*WHAT THE EXERCISE ASKS*: Please write the next part of the lesson plan on how the Tlingits respected salmon, picking up right after its last sentence.

*TEXT FOR ANALYSIS*:
Introduction (Set/Purpose)

Explain to the students that yesterday we talked about the natural resources available to the Tlingits. The Tlingits were fortunate to have so many resources available to them.

Discuss respect for these natural resources. The Tlingits believed that everything had a spirit. They showed respect towards all the resources from animals, trees and even roots from the trees. They knew that they could not survive without all these resources.

Tell the students that they will be reading a booklet about how the Tlingits respected salmon.

Activity (Instruction)

Give directions. Tell the students to read the entire booklet, entitled The Tlingit Way: How to Treat Salmon. Afterwards, they are to complete the worksheet that goes along with the booklet.

Activity (Guided Practice)

Pass out the booklet to each student. Monitor the students by walking around the room to see how they are doing. Have the students raise their hands if they need your help.

Activity (Closure)

After all of the students have completed their questionnaire, discuss. Go over each question and expound on it. Ask the students how the Tlingits showed respect towards salmon. Ask the students where the Tlingits went to during the summer. What did they do at this place?

Ask the students how the Tlingit men caught the salmon. It helps to show the poster of Lingit Aanee. which shows a variety of fishing methods mentioned in The Tlingit Way: How to Treat Salmon. Also, show an example of a harpoon or woosaani (in Tlingit). Ask the students what materials the woosaani is made out of. How does this harpoon catch salmon?

After discussing the questionnaire, reinforce to students that it was the Tlingit way to show respect towards their natural resources. Ask the students why this was so.

*ENTRIES SUPPLIED*:
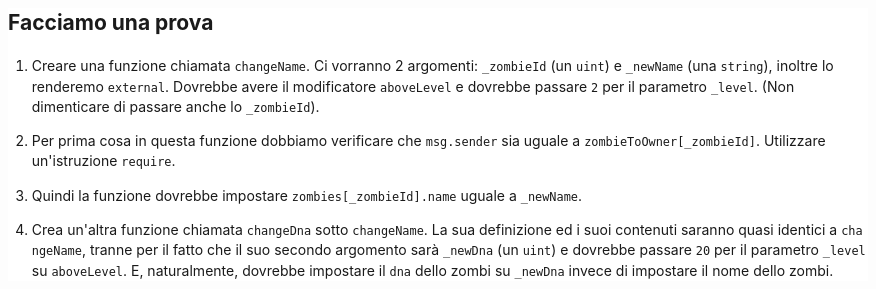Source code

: ## Facciamo una prova

1. Creare una funzione chiamata `changeName`. Ci vorranno 2 argomenti: `_zombieId` (un `uint`) e `_newName` (una `string`), inoltre lo renderemo `external`. Dovrebbe avere il modificatore `aboveLevel` e dovrebbe passare `2` per il parametro `_level`. (Non dimenticare di passare anche lo `_zombieId`).

2. Per prima cosa in questa funzione dobbiamo verificare che `msg.sender` sia uguale a `zombieToOwner[_zombieId]`. Utilizzare un'istruzione `require`.

3. Quindi la funzione dovrebbe impostare `zombies[_zombieId].name` uguale a `_newName`.

4. Crea un'altra funzione chiamata `changeDna` sotto `changeName`. La sua definizione ed i suoi contenuti saranno quasi identici a `changeName`, tranne per il fatto che il suo secondo argomento sarà `_newDna` (un `uint`) e dovrebbe passare `20` per il parametro `_level` su `aboveLevel`. E, naturalmente, dovrebbe impostare il `dna` dello zombi su `_newDna` invece di impostare il nome dello zombi.

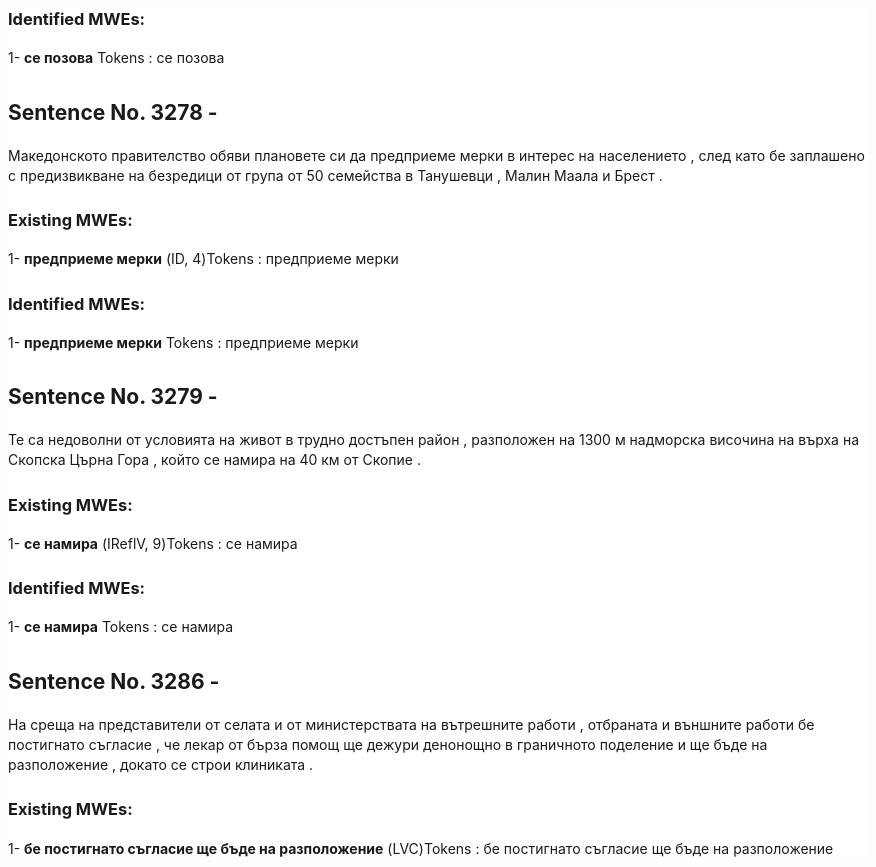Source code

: ### Identified MWEs: 
1- **се позова** Tokens : 
се
позова

## Sentence No. 3278 - 
Македонското правителство обяви плановете си да предприеме мерки в интерес на населението , след като бе заплашено с предизвикване на безредици от група от 50 семейства в Танушевци , Малин Маала и Брест .
### Existing MWEs: 
1- **предприеме мерки** (ID, 4)Tokens : 
предприеме
мерки

### Identified MWEs: 
1- **предприеме мерки** Tokens : 
предприеме
мерки

## Sentence No. 3279 - 
Те са недоволни от условията на живот в трудно достъпен район , разположен на 1300 м надморска височина на върха на Скопска Църна Гора , който се намира на 40 км от Скопие .
### Existing MWEs: 
1- **се намира** (IReflV, 9)Tokens : 
се
намира

### Identified MWEs: 
1- **се намира** Tokens : 
се
намира

## Sentence No. 3286 - 
На среща на представители от селата и от министерствата на вътрешните работи , отбраната и външните работи бе постигнато съгласие , че лекар от бърза помощ ще дежури денонощно в граничното поделение и ще бъде на разположение , докато се строи клиниката .
### Existing MWEs: 
1- **бе постигнато съгласие ще бъде на разположение** (LVC)Tokens : 
бе
постигнато
съгласие
ще
бъде
на
разположение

*RESULT*:
Activity (Independent Practice)

Students who finish their questionnaire early can illustrate one Tlingit method of catching salmon.

 

THE TLINGIT WAY: HOW TO TREAT SALMON

Written By:
Patricia H. Partnow

Illustrated By:
Jeanette Bailey
March 1975

 

A Production of the
Alaska Bilingual Education Center
of the
Alaska Native Education Board
4510 International Airport Road
Anchorage, Alaska

The Tlingit Way: How to Treat Salmon

Most Alaskans fish for salmon now and then, and most people like to eat it. But in the old days, the Tlingits used to fish for salmon all summer long and into the fall, and they caught enough to last them through the winter. They ate salmon for almost every meal.

Since salmon were so important to the Tlingits, the people wanted to make sure they would catch enough in the summer and fall to last them through the year. They felt that it was not enough to have good aim with a salmon harpoon, or to be able to build a salmon trap just the right size and strength to hold salmon. They thought those skills were important, but they felt that skills alone would not catch salmon. They believed that salmon allowed themselves to be caught only if they wanted to be caught--so the really good fisherman was the person who knew how to treat fish well and keep good will between human beings and salmon. Most important, a good fisherman understood that salmon must not be insulted or angered--for if the salmon were insulted, they would never return to the streams where they were born, and the people would starve.

salmon

This story tells some of the special ways the Tlingits treated salmon, and some of the ways they knew to avoid insulting the salmon. These were things that all children had to learn when they were growing up. The children learned by watching and listening to their parents and uncles and aunts and grandparents, and they remembered everything that these relatives told them. They had to--it was a matter of life and death! Then, when the children grew up, they passed on all these rules, and many more, to their own children.

The Tlingit Way: How to Treat Salmon

 

This is the way it used to be:

 

The Tlingit Way: How to Treat Salmon

In the summer, all the clans headed for fish camp, each clan going to the fishing grounds and stream that it owned. A clan often owned more than one good salmon stream, so the members of the clan would split up. Some men took their families to one stream, others took their families to another stream.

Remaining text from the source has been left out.